Christian's performance as Jo inspired her own portrayal of Hamo, Hinetu Dell told RNZ's Nine to Noon.
"When I saw her in some of the shoots, I said, This is where I need to go. Because when I first met her, when she was first introduced, she was a very quiet, very shy girl.
"And so, when I saw her in action, a light bulb went off, this is it, I know where I need to go with this. So, for me, she was very inspirational."
Darneen Christian as Jo in Kōkā
Damien Nikora
Akuhata-Brown wrote Jo in homage to a man she met in the 1990s in Rotorua who would gatecrash tangi for warmth and food, she says.

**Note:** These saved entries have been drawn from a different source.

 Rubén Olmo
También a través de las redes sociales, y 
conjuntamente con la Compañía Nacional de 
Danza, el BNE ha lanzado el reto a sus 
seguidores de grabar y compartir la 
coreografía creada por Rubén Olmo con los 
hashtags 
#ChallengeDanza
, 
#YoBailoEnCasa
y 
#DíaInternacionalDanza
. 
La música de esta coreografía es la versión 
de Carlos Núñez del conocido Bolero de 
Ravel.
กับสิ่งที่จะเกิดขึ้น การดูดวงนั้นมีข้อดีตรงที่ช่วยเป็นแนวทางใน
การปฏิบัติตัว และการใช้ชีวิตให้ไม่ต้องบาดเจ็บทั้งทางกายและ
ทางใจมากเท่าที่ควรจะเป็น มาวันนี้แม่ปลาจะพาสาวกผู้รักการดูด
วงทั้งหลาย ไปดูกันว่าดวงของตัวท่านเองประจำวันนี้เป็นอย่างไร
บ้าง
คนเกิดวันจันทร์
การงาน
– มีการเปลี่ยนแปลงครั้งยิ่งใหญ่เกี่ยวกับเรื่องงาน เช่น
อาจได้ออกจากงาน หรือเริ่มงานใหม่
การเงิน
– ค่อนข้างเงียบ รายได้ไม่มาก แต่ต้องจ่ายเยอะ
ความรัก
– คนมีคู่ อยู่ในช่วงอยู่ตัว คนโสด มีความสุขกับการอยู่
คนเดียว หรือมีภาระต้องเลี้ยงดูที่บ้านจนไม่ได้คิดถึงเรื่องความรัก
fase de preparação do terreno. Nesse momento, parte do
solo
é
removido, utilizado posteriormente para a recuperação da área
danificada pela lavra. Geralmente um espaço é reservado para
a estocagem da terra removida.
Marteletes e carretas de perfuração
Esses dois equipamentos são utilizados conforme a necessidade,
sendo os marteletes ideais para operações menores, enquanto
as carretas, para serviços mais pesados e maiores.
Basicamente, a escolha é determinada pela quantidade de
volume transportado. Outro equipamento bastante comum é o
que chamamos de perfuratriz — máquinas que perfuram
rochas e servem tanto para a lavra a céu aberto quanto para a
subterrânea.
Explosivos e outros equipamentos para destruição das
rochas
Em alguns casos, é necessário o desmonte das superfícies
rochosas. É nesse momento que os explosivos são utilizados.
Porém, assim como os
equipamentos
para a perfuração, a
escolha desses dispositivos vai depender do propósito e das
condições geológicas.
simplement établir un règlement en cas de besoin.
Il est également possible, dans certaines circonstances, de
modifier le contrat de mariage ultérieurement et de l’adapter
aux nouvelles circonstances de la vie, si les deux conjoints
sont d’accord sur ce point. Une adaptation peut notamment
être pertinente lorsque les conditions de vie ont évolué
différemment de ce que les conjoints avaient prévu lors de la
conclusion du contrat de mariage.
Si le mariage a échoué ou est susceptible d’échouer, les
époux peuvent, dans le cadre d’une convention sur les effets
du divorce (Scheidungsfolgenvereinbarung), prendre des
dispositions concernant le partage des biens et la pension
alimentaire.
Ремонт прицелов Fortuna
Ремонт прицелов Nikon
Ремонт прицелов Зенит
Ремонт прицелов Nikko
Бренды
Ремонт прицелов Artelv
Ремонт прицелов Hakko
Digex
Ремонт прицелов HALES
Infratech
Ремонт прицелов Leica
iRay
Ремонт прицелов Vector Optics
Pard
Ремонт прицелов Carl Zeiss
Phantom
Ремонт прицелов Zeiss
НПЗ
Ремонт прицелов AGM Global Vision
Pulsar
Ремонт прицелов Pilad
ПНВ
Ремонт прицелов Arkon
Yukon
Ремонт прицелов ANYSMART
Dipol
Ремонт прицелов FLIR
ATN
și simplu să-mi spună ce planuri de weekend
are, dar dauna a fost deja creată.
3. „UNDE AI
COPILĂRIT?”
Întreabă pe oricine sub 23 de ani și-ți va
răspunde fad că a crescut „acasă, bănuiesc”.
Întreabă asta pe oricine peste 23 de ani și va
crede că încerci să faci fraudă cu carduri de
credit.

“When I met him, the guy had no filters, and it was actually quite disturbing, I thought to myself, he's not going to live much longer if he keeps doing this.
“Three years later, he was found dead in a ditch, and my heart just went out to him and to all those who are disconnected from whānau and from the world. And so I wrote Jo to honour him, in fact, his name was Joseph, I wrote Jo to honour him and all those people who live on the edge of the world and in the cracks.”

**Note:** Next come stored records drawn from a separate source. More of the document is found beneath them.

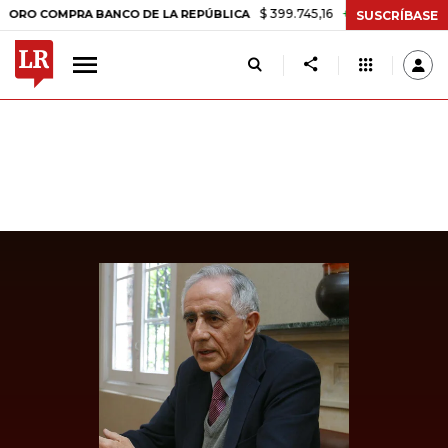
$ 399.745,16
+$ 2.295,71
+0,58%
COMPRA BANCO DE LA REPÚBLICA
SUSCRÍBASE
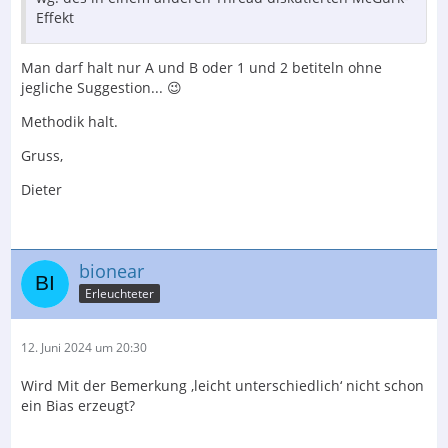
Effekt
Man darf halt nur A und B oder 1 und 2 betiteln ohne
jegliche Suggestion... 😉
Methodik halt.
Gruss,
Dieter
bionear
Erleuchteter
12. Juni 2024 um 20:30
Wird Mit der Bemerkung ‚leicht unterschiedlich‘ nicht schon
ein Bias erzeugt?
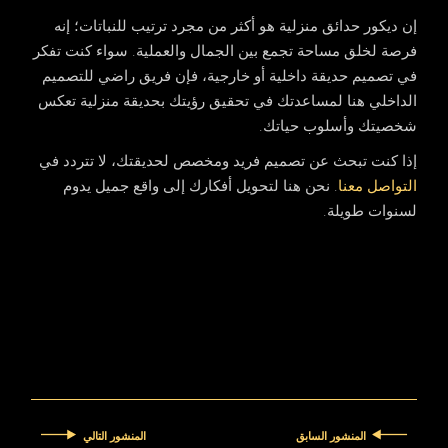
إن
ديكور حدائق منزلية
هو أكثر من مجرد ترتيب للنباتات؛ إنه
فرصة لخلق مساحة تجمع بين الجمال والعملية. سواء كنت تفكر
في تصميم حديقة داخلية أو خارجية، فإن فريق راضي للتصميم
الداخلي هنا لمساعدتك في تحقيق رؤيتك بحديقة منزلية تعكس
شخصيتك وأسلوب حياتك.
إذا كنت تبحث عن تصميم فريد ومخصص لحديقتك، لا تتردد في
التواصل معنا
. نحن هنا لتحويل أفكارك إلى واقع جميل يدوم
لسنوات طويلة.
المنشور السابق
المنشور التالي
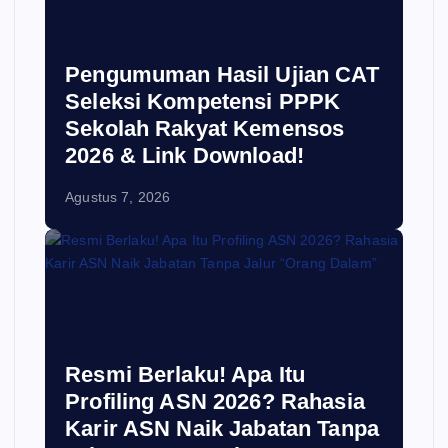
Pengumuman Hasil Ujian CAT
Seleksi Kompetensi PPPK
Sekolah Rakyat Kemensos
2026 & Link Download!
Agustus 7, 2026
Resmi Berlaku! Apa Itu
Profiling ASN 2026? Rahasia
Karir ASN Naik Jabatan Tanpa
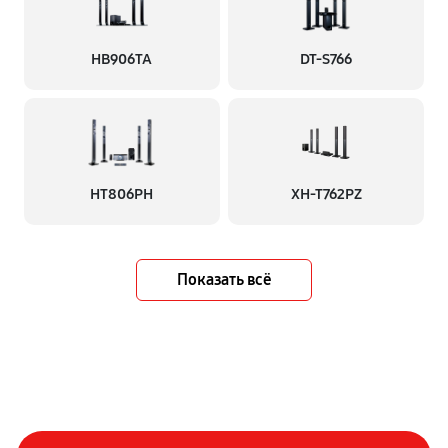
HB906TA
DT-S766
HT806PH
XH-T762PZ
Показать всё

The story is infused with aroha, she says.
“We can tell the story without aroha, and it would be a different story. It would be a different film. The application of aroha into every space that exists within the frame brings it to a place of safety.”

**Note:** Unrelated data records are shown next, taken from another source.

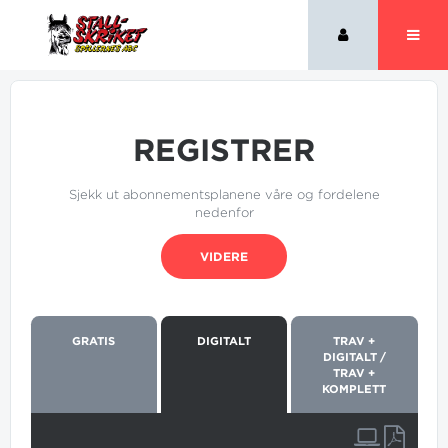
REGISTRER
Sjekk ut abonnementsplanene våre og fordelene
nedenfor
VIDERE
GRATIS
DIGITALT
TRAV +
DIGITALT /
TRAV +
KOMPLETT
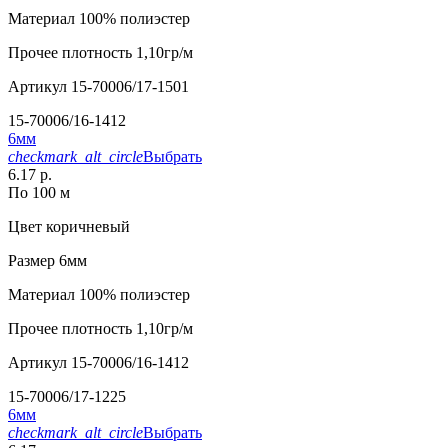
Материал
100% полиэстер
Прочее
плотность 1,10гр/м
Артикул
15-70006/17-1501
15-70006/16-1412
6мм
checkmark_alt_circle
Выбрать
6.17 р.
По 100 м
Цвет
коричневый
Размер
6мм
Материал
100% полиэстер
Прочее
плотность 1,10гр/м
Артикул
15-70006/16-1412
15-70006/17-1225
6мм
checkmark_alt_circle
Выбрать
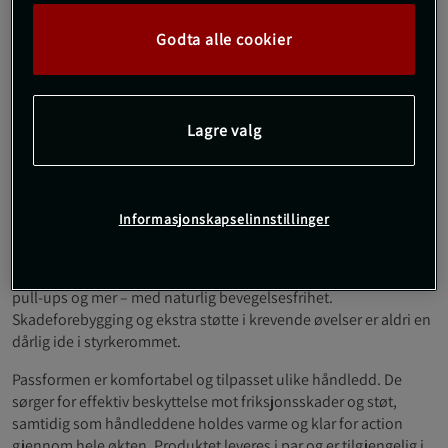
RX Håndleddsstøttere fra REHBAND er elastiske
Godta alle cookier
håndleddsstøttere som kombinerer solid støtte med
fleksibilitet. De er laget i 5 mm SBR-neopren og gir en jevn
kompresjon rundt håndleddet – noe som bidrar til både varme
og støtte under trening. Materialet er slitesterkt og
Lagre valg
komfortabelt, slik at du kan fokusere på teknikk og prestasjon
uten å bli hindret av ubehag.
Dette er perfekt treningstilbehør til deg som driver med f.eks.
Informasjonskapselinnstillinger
crossfit, styrkeløft, olympisk vektløfting og annen funksjonell
trening. Den ergonomiske utformingen gir støtte uten å
begrense mobiliteten – slik at du kan utføre alt fra muscle-ups,
pull-ups og mer – med naturlig bevegelsesfrihet.
Skadeforebygging og ekstra støtte i krevende øvelser er aldri en
dårlig ide i styrkerommet.
Passformen er komfortabel og tilpasset ulike håndledd. De
sørger for effektiv beskyttelse mot friksjonsskader og støt,
samtidig som håndleddene holdes varme og klar for action
gjennom hele økten. Produktet leveres i par og er tilgjengelig i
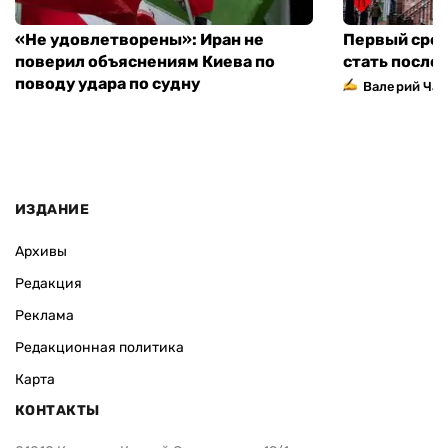
«Не удовлетворены»: Иран не
Первый сред
поверил объяснениям Киева по
стать посло
поводу удара по судну
Валерий Ча
ИЗДАНИЕ
Архивы
Редакция
Реклама
Редакционная политика
Карта
КОНТАКТЫ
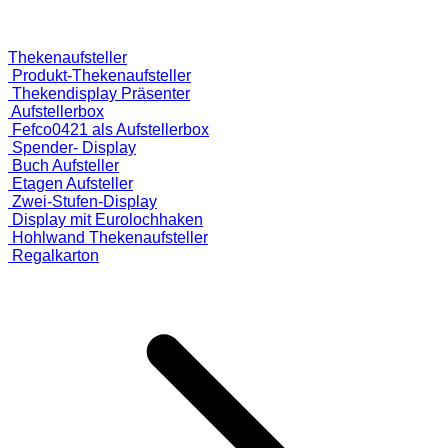
Thekenaufsteller
Produkt-Thekenaufsteller
Thekendisplay Präsenter
Aufstellerbox
Fefco0421 als Aufstellerbox
Spender- Display
Buch Aufsteller
Etagen Aufsteller
Zwei-Stufen-Display
Display mit Eurolochhaken
Hohlwand Thekenaufsteller
Regalkarton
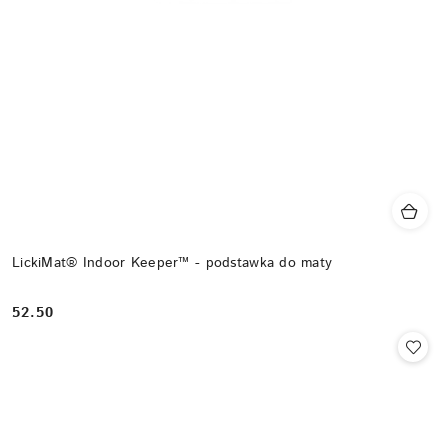
LickiMat® Indoor Keeper™ - podstawka do maty
52.50
Cena:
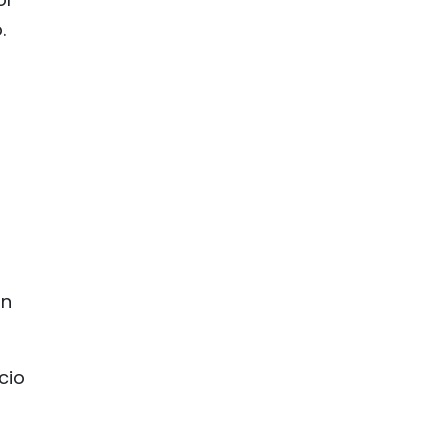
.
ón
cio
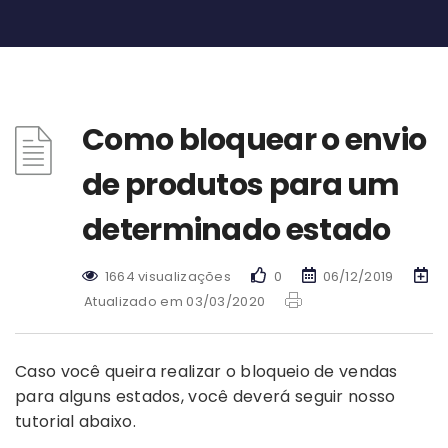
Como bloquear o envio
de produtos para um
determinado estado
1664 visualizações
0
06/12/2019
Atualizado em 03/03/2020
Caso você queira realizar o bloqueio de vendas
para alguns estados, você deverá seguir nosso
tutorial abaixo.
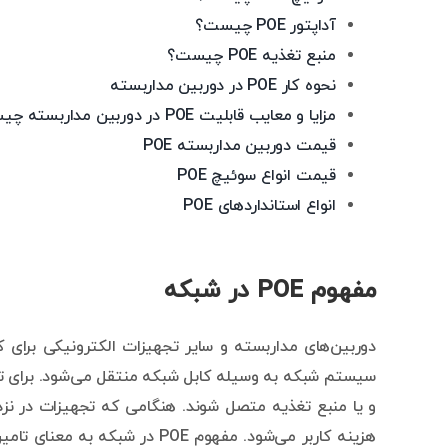
آداپتور POE چیست؟
منبع تغذیه POE چیست؟
نحوه کار POE در دوربین مداربسته
مزایا و معایب قابلیت POE در دوربین مداربسته چیست؟
قیمت دوربین مداربسته POE
قیمت انواع سوئیچ POE
انواع استانداردهای POE
مفهوم POE در شبکه
دوربین‌های مداربسته و سایر تجهیزات الکترونیکی برای کا
سیستم شبکه به وسیله کابل شبکه منتقل می‌شود. برای تامین
و یا منبع تغذیه متصل شوند. هنگامی که تجهیزات در نزد
هزینه کاربر می‌شود. مفهوم POE 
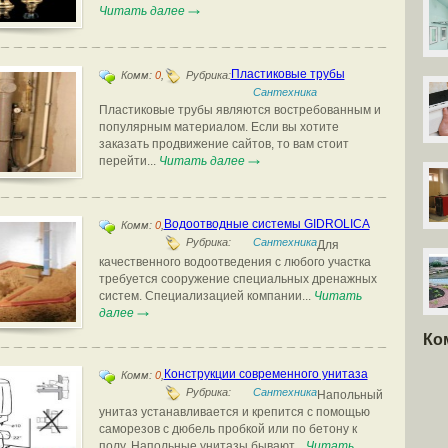
Читать далее
Пластиковые трубы
Комм:
0
,
Рубрика:
Сантехника
Пластиковые трубы являются востребованным и
популярным материалом. Если вы хотите
заказать продвижение сайтов, то вам стоит
перейти...
Читать далее
Водоотводные системы GIDROLICA
Комм:
0
,
Рубрика:
Сантехника
Для
качественного водоотведения с любого участка
требуется сооружение специальных дренажных
систем. Специализацией компании...
Читать
далее
Ко
Конструкции современного унитаза
Комм:
0
,
Рубрика:
Сантехника
Напольный
унитаз устанавливается и крепится с помощью
саморезов с дюбель пробкой или по бетону к
полу. Напольные унитазы бывают...
Читать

Half of the film is in te reo, specifically the Ngāti Porou dialect.
“Why we're making a thing about it being Ngāti Porou reo is because our team travelled back to my marae, my producers and I, and sat down with all those elders, and they pulled the script apart, and they debated every single line, and they called on Ngāti Porou's specific references.
“In some instances, they made it up on the day, they made it up based on what they understood of that world, and that's why it is really Ngāti Porou, because when you walk the landscape down there, it's like you're walking through the language of the film.”
Kōkā is in New Zealand cinemas on general release from Thursday 19 June.